Extension method for String not working

Hello
i tried to define an string append extension method, but there is nothing appended. What i’m doing wrong here ?

namespace Test;
interface
type
Program = assembly static class
public
class method Main(args:array of String);
end;

extension method String.Append(s:String);
begin
self:=self+s;
end;

implementation

class method Program.Main(args:array of string);
var s:String;
begin
s:=‘1’;
s.Append(‘2’);
writeLn(s);
end;

end.

Two things at play here:

(a) Strings are immutable
(b) assigning to “self” in an extension method will not change the variable that the extension method was called on.

s:=‘1’;  
s.Append(‘2’);

s is reference to a string objects that has a value of “1”, and that string objects will never ever change its value. And the only way to change the value of “s” itself, is to point it to a different string - which this code does not do.

extension method String.Append(s:String);
begin
  self:=self+s;
end;

this creates a new string object that combines the two strings, and then essentially… does noting with it.

Once could argue that the compiler shoukld not allow assignment to self; that is probably a side effect of how extension methods work, under the hood. I’ll bring that up for discussion with the compile team…

The extension method does exactly what it should, adding the strings to a new combined one and assigning this to ‘self’ (as can be seen by debugger).
The only ‘missing’ thing is the return of this new value.
Background is that i was rewriting some code and tried to replace StringBuilder with String. So i tried to replace the nice little ‘Append’ function with an extension method. (For me it looks somehow clearer compared to the Plus assignment).
But i see that the C# compiler is doing it the same way :frowning:

No, exactly how marc said, you create a new object, but the debugger shows the new object. There is no way you can modify a string, it’s readonly. You cannot replay StringBuilderby string. The main reason for StringBuilder is to support this kind of issues.

Changing this would possibly break existing code. It’s absolutely legal to change self in the method and use it locally, but it will just not go anywhere.
It might be a good idea to emit a warning that the new instance will be lost at the end of the method, but not allow it is probably not the best idea. Just my opinion.

Your method doesn’t return a value though. How do you propose that s gets changed to a different class instance, merely by calling a method on it?

Yes, StringBuilder, or some otherwise mutable type (eg a wrapper around String) would be the only option for this. the String class is provided by the .NET runtime, and its immutable, and there’s nothing we or you could do about it (if we wanted to ;). Same goes for String on Cocoa and Java, and on Island we have modeled String to match.
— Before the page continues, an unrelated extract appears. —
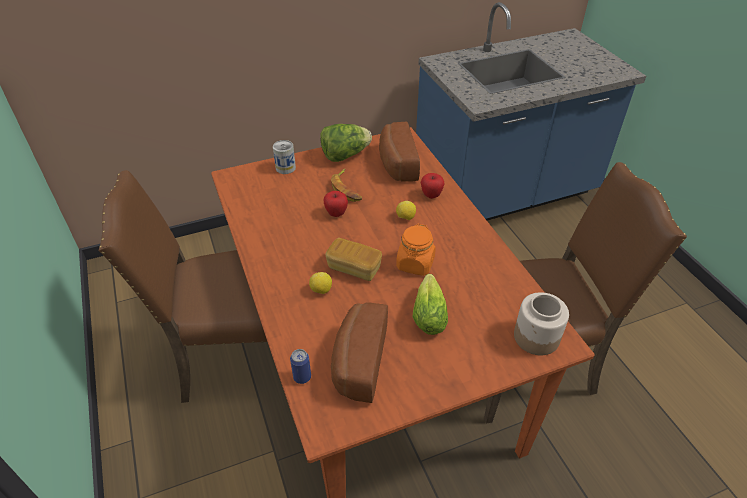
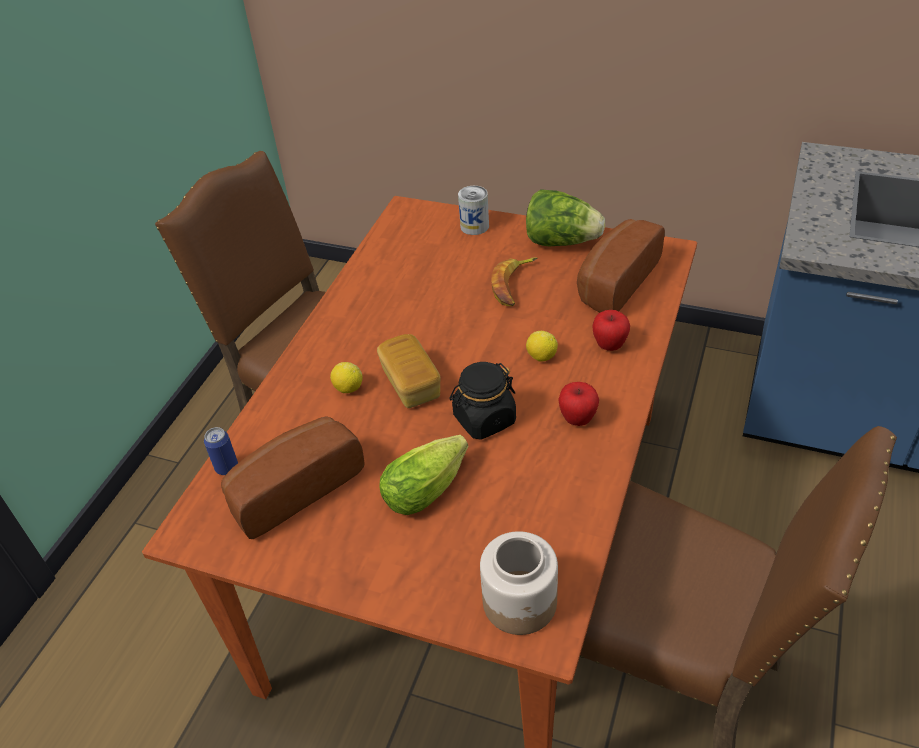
camera: 45 degrees right, 0 degrees up
apple [323,191,348,217] -> apple moved to [558,382,599,426]
orange jar [396,224,436,276] -> black jar [449,362,516,440]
It’s also worth mentioning that from an API design perspective, if your Append were to work as two expect, it would work orthogonally to all other existing “modification” methods on string, such as Replace, etc, since

s.Replace("a"', "b");

will also not so what you’d “expect”, when in this mindset. Replace doesn’t change s either; it returns a new value (which you’d ignore). If you want to define an Append that works in symmetry with the rest of String, define it as

extension method String.Append(s:String): String;
begin
  result := self+s;
end;

and call it as

s := "1";  
s := s.Append("2");

This would work, and be more consistent. Also note that there’s already s.Concat(), which does exactly this ;).

Yeah, I was wondering about that. I’m not sure I see a valid/reasonable/sane scenario where one would/should do this (argument for not allowing it), but of course that doesn’t mean someone hasn’t done so in existing code :joy:.

I’m still undecided on where to go with this.

Well, “legal” is, for Oxygene, what we say it is :).

I’m wondering of someone can come up with an argument for doing this (aside from “I did, and got away with it”). What can be gained by changing self, rather than using local var, that would be worth the confusion it causes?

:+1::joy:

I agree, but people do things no one else can understand :wink:

Yeah, but that’s an argument for considering it broken, and disallowing it, even if thats a “breaking change”. (every bug fix is a breaking change, on some level ;).

Luckily we’re not Swift, where “the compiler implementation is the spec”.

1 Like

Thank you. It seems my expectation was wrong. Sorry.

Btw, while experimenting a little bit with assigning self/this within a class method i encountered that the C# compiler emits an error
CS1604: Cannot assign to ‘’ because it is read-only,
while the Oxygene compiler doesn’t.
Maybe it would be a good idea to introduce this error to Oxygene
(and also within extension methods ?)

Best Regards

1 Like

“this” was removed in my post…

Yes, that’s what me and Fredy discussed above. Ive decked to gofer disallowing it, as I agree its confusing and misleading to allow this. (if any issues corpus, we can revisit); todays build shuld have that fix.